The first sign that it's a dream is the unnatural cold. Not even air conditioners get this cold in Texas in August. Not even movie theaters. This is the sterile cold of somewhere far from here, or a doctor's office, a morgue. Or the Galleria Ice Skating Rink.
I'm dreaming of the little boy again. I've had this dream hundreds of times since it happened.
For a moment, I try to reason my way out of the dream. It can't be this cold. I'm in Texas. I'm not even sure I made it into the house. I might be passed out in my car, wasting gas running the AC while the heat begins to rise outside. My head is probably lolling back and I'm leaned back in a running car filled with empty beer bottles and fast food bags. Blessedly, there is no food in them to go bad because when I drink, I get hungry. But the reason does not chase away the dream, or the bitter cold. I've never traveled, so I don't know of anywhere that's cold enough to chill you like the industrial cold of an ice skating rink in the middle of Texas.
I open my eyes. I don't know if it's normal to be able to open and close your eyes in a dream. I don't know if anything about me is normal.
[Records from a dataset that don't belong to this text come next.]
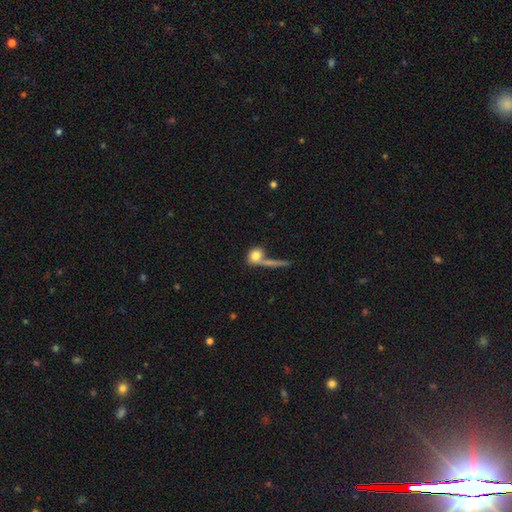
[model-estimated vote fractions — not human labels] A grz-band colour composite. It shows a smooth galaxy with no disk features (75%) that is round (51%). Merging: none (42%).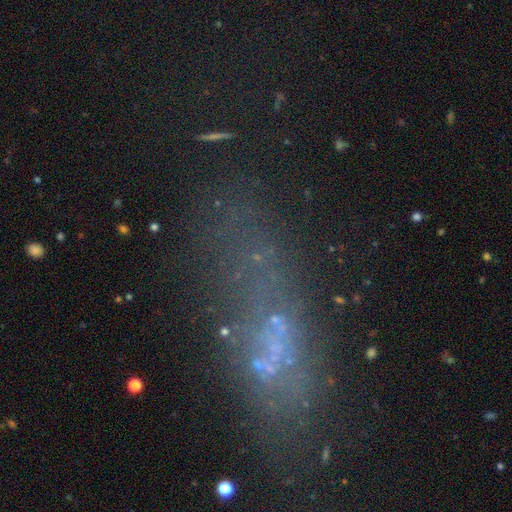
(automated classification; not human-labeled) star or artifact 40%, featured or disk 35%, smooth 26%.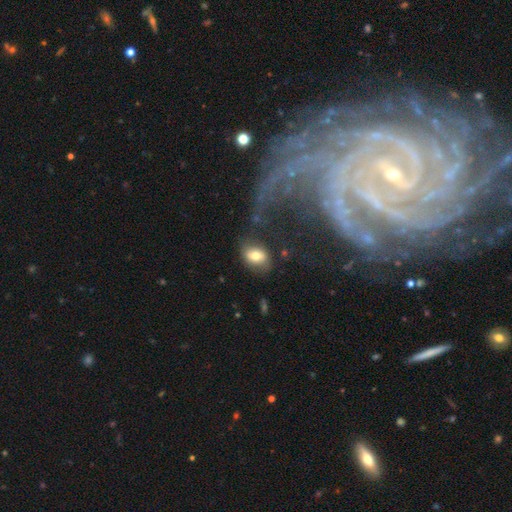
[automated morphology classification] This is likely a smooth galaxy (69%). How rounded: likely in between (72%). Merging: likely none (68%).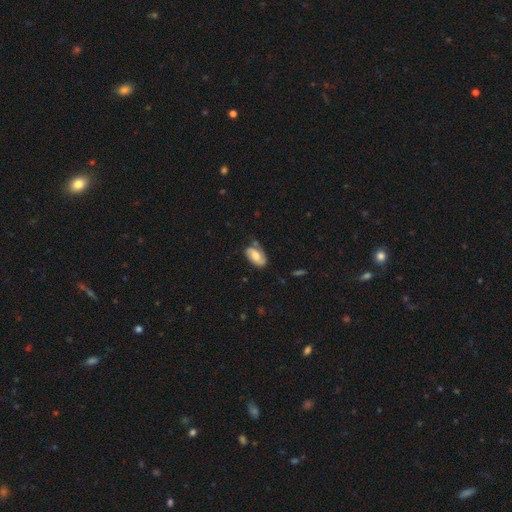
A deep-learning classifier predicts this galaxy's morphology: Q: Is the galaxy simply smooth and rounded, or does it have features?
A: smooth — 48%.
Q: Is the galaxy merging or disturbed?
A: none — 65%.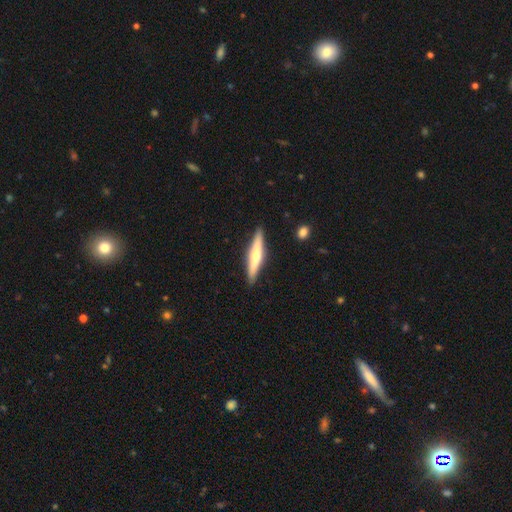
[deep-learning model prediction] smooth-or-featured: featured or disk: 54% | smooth: 41% | star or artifact: 5%
  disk-edge-on: yes: 96% | no: 4%
    edge-on-bulge: rounded: 81% | none: 12% | boxy: 7%
  merging: none: 89% | minor disturbance: 8% | major disturbance: 2% | merger: 1%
I looked away when it actually happened, but I don't look away now. The boy was probably older than me when it happened. I was six, and my mind says that the boy was probably eight. He was wearing a Flintstones shirt and a jacket, and his skates were brand new. He was terrified, but no one could see him, no one but me. His hair is blonde, but won't be for long. His brown eyes are wide with terror, fear, shock. There is even an element of disbelief that none of the people nearby are helping him, even seem to notice him. He'd probably be angry if he weren't so scared.
When it really happened, I looked away from the boy, to the monster. I don't know what kind of monster it was, even now, with considerably more knowledge of monsters, I don't know exactly what it was. It could have been some sort of displaced monster from a cold place or just something opportunistic.
More than the blood, more than the screaming, the part that will stick with me probably forever is the expression on the monster's face. It's the same expression people get when eating a really good hamburger. That "eyes almost closed" euphoria that fast food commercials always try but never quite succeed at emulating.
I've read that you're not supposed to experience tactile sensations in your dreams, but I still feel that vaguely foreign sense of cold, so alien in Texas summer.
The dream feels different this time.
I'm closer.
Instead of being across the ice, half a football field away from the boy, I'm barely ten feet away.
The boy looks different, too. Usually, he's just like he was when I was six, his blond hair slowly darkening from the blood that drips steaming onto the unnatural ice floor in the middle of Texas. His brown eyes were glazed with pain and denial as the monster bit off another chunk of his leg, chewed and swallowed.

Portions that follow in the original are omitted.